Life was meant to go by in a blaze of experiences and events and sharing and caring and things done and places visited. You spend each day freely and with abandon, and you know you’ve lived successfully when you reach the end of your time and realize that your life has passed swiftly, in a blur–a kaleidoscope of memories, rich and colorful and warm.
Today I put on music and I danced around my living room as I used to long ago, way back in a time when I wore flowers in my hair. I danced for the sheer joy of dancing and I connected with that long ago younger daughter that was me and for a moment I was in a time machine in my own mind – a time warp between then and now. I danced not for work and not for exercise and not for socialization and not because I ought to or had to, but for the joy of the act, the love of the music. I danced because I wanted to.
There should be one rule in your life, one absolute: no regrets. Whatever you do or don’t decide, do so with an understanding that you’ve made a choice and don’t look back with regrets. Look forward…always look forward.
Follow your instincts about what’s best and right for yourself. Don’t say, “If I do this, I may regret it later.” That’s not the way to live. You have to grab life, and its experiences, with both hands and hold on for all its worth. It’s a wild ride at times, and a scary one, but you’ll get to where you’re going in the end. You’ll get to where you should be.
For me, I find joy in my writing. But somehow, somewhere, I stopped writing for myself, and started writing for others. I didn’t write what I wanted to say, I wrote what others wanted to hear.

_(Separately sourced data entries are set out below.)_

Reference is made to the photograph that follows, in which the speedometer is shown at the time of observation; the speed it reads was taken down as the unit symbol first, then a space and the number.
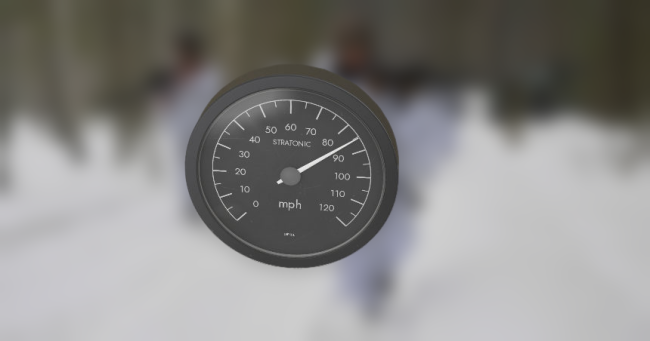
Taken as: mph 85
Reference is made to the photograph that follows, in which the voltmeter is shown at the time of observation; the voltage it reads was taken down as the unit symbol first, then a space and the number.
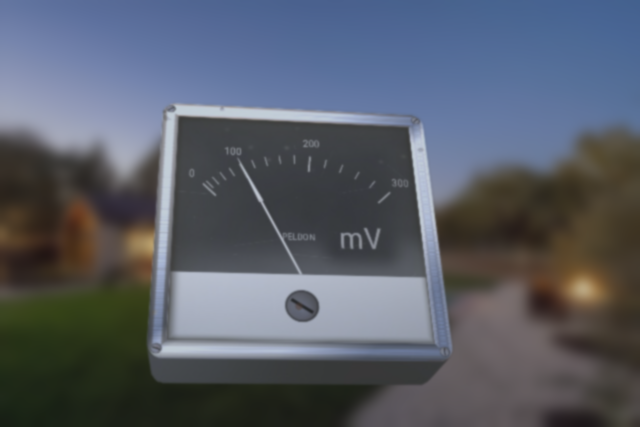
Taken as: mV 100
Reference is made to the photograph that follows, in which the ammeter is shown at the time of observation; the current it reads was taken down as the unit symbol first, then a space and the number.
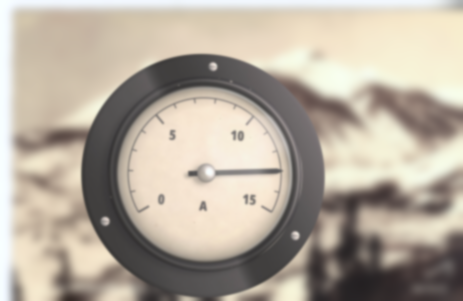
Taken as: A 13
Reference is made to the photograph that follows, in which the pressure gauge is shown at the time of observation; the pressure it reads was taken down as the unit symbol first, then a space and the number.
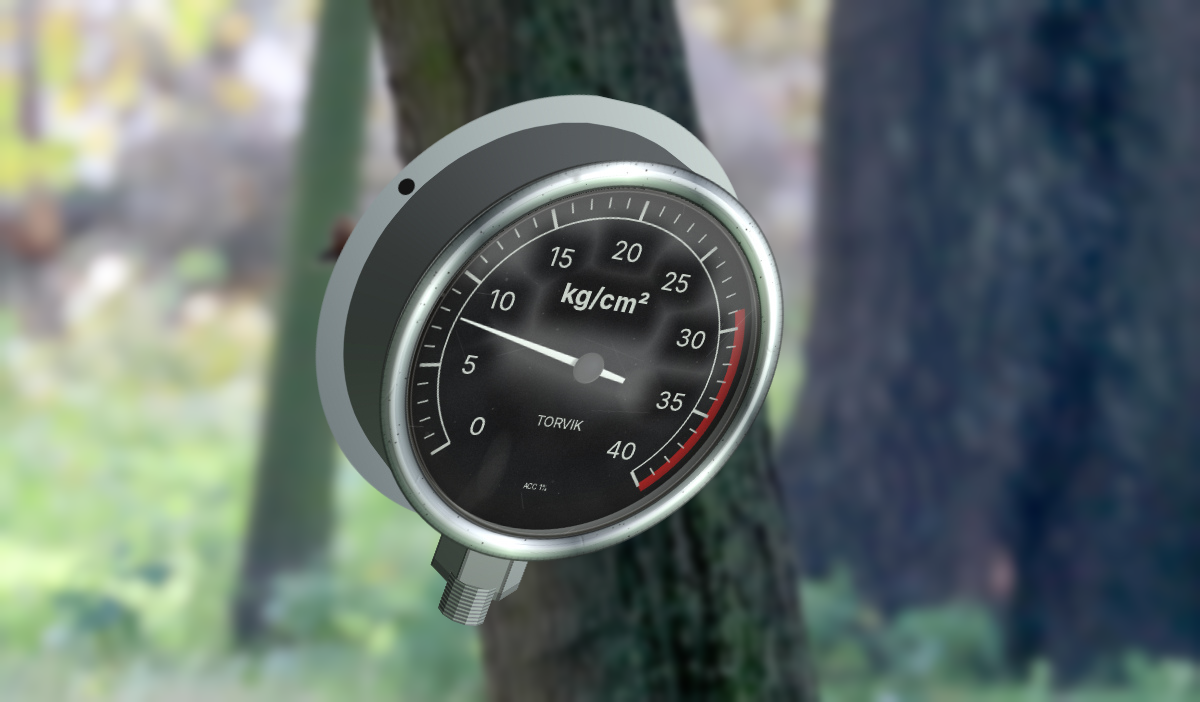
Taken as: kg/cm² 8
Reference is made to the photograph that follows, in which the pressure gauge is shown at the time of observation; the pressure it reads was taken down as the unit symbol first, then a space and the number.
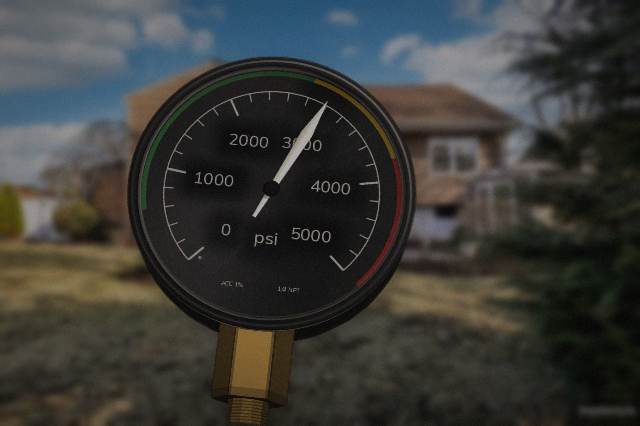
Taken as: psi 3000
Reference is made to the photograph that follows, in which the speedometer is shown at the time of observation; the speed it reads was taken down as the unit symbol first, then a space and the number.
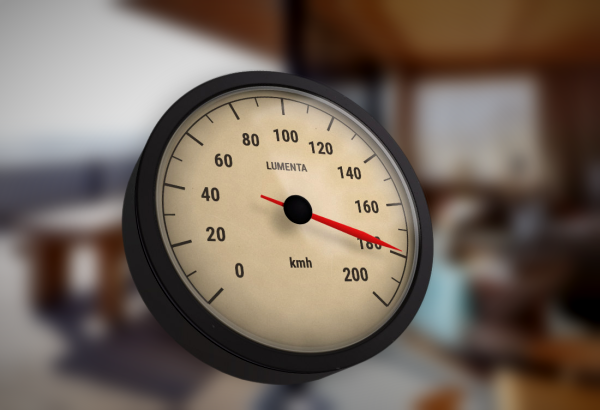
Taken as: km/h 180
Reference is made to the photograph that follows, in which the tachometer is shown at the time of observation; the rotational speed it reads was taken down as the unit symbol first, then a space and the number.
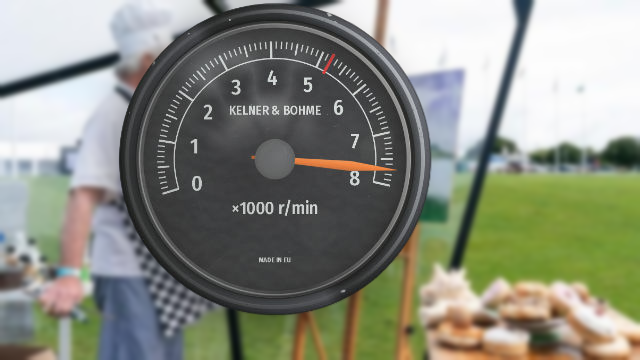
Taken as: rpm 7700
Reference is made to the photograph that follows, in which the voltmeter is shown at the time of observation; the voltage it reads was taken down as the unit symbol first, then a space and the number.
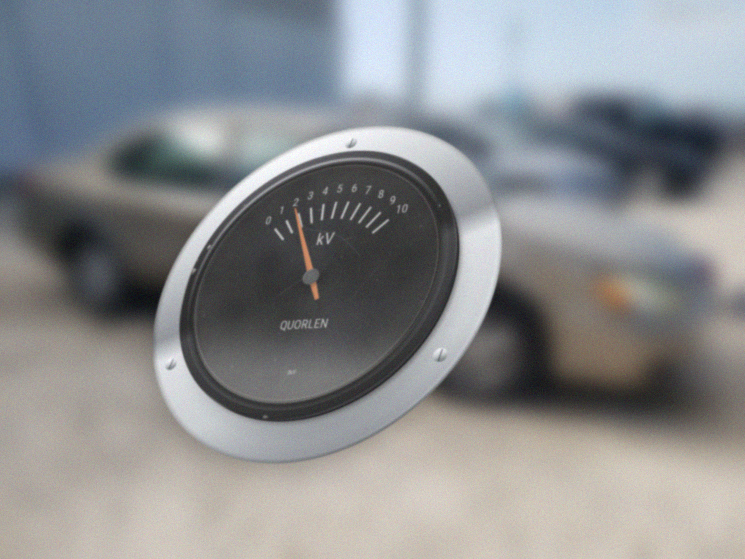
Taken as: kV 2
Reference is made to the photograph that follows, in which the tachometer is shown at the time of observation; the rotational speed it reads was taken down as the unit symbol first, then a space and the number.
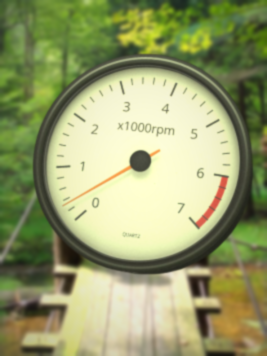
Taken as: rpm 300
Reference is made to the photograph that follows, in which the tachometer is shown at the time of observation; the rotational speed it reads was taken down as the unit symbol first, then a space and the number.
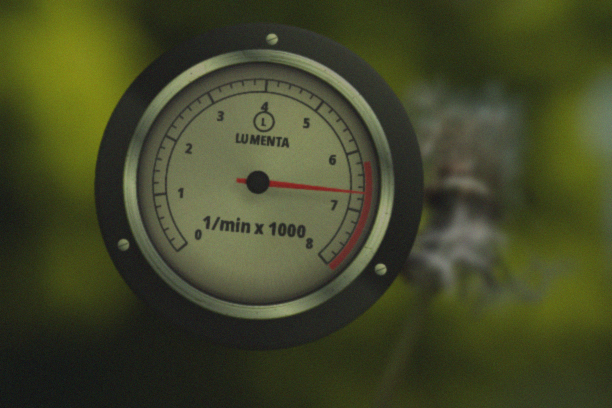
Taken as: rpm 6700
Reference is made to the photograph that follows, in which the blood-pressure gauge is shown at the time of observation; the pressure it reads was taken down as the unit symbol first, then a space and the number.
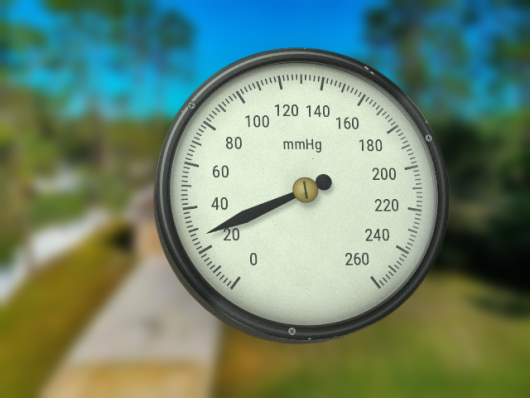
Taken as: mmHg 26
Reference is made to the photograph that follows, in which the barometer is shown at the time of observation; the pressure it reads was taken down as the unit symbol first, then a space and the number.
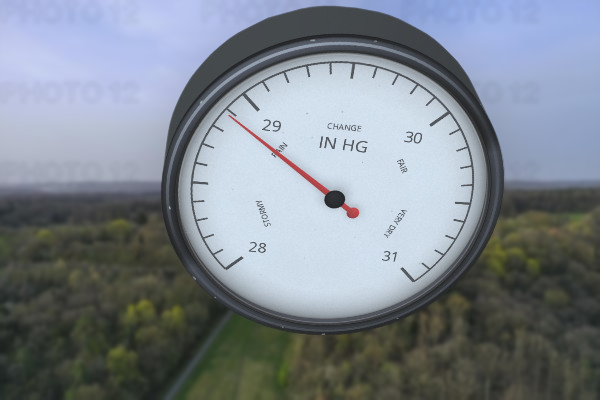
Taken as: inHg 28.9
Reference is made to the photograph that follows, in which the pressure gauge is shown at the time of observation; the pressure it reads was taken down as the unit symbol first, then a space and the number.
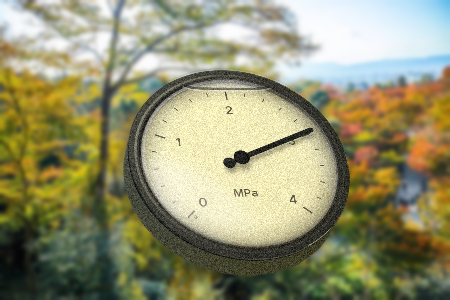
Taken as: MPa 3
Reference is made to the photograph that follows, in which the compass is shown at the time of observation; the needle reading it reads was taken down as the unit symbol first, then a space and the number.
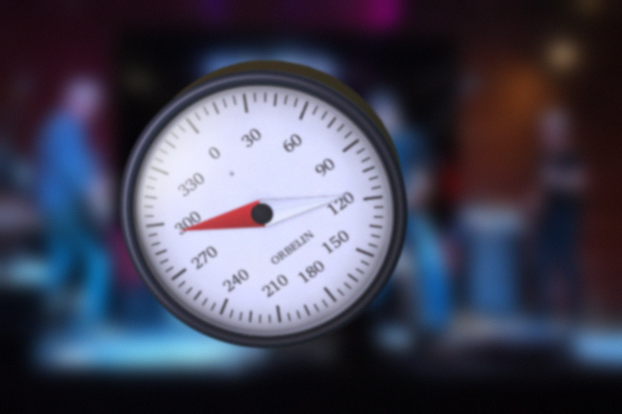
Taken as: ° 295
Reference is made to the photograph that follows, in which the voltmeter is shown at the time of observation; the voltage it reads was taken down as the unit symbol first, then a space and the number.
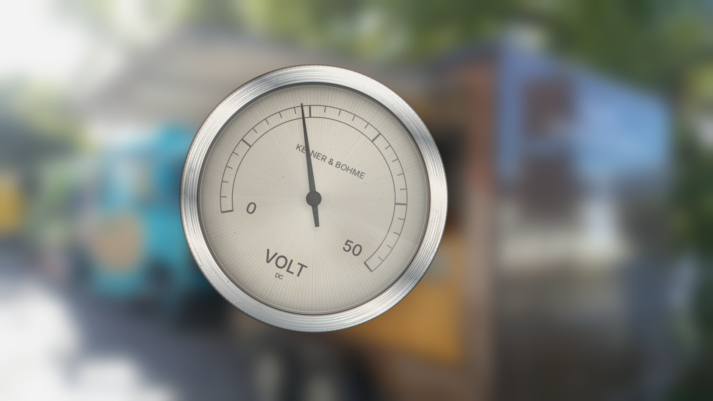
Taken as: V 19
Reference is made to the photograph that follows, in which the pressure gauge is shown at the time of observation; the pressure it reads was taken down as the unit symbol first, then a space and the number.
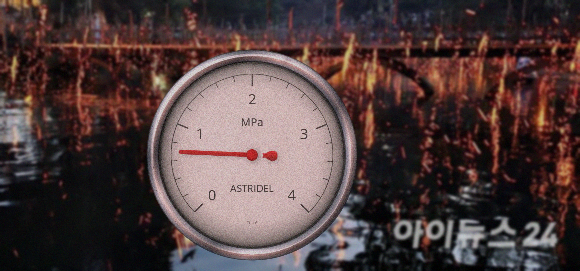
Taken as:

That’s not life; that’s just going through the motions.
I once told someone:
I love to write. Writing to me is a shield when I’m hurt and a weapon
when I’m angry. It is friend and lover, and a thief of time. It exposes
me and hides me. It is there in the morning, and there in the evening. Of all the chaos of life, writing is my one constant.When I’m hurt or I’m afraid of hurting, I write and with my writing
heal or am healed. One in the same.
Take a moment, put on some music, and dance around your living room or your bedroom, or go dance in the street if you want. Or play a guitar, or run through the park, or fly a kite. Or write. For the joy of it. For life.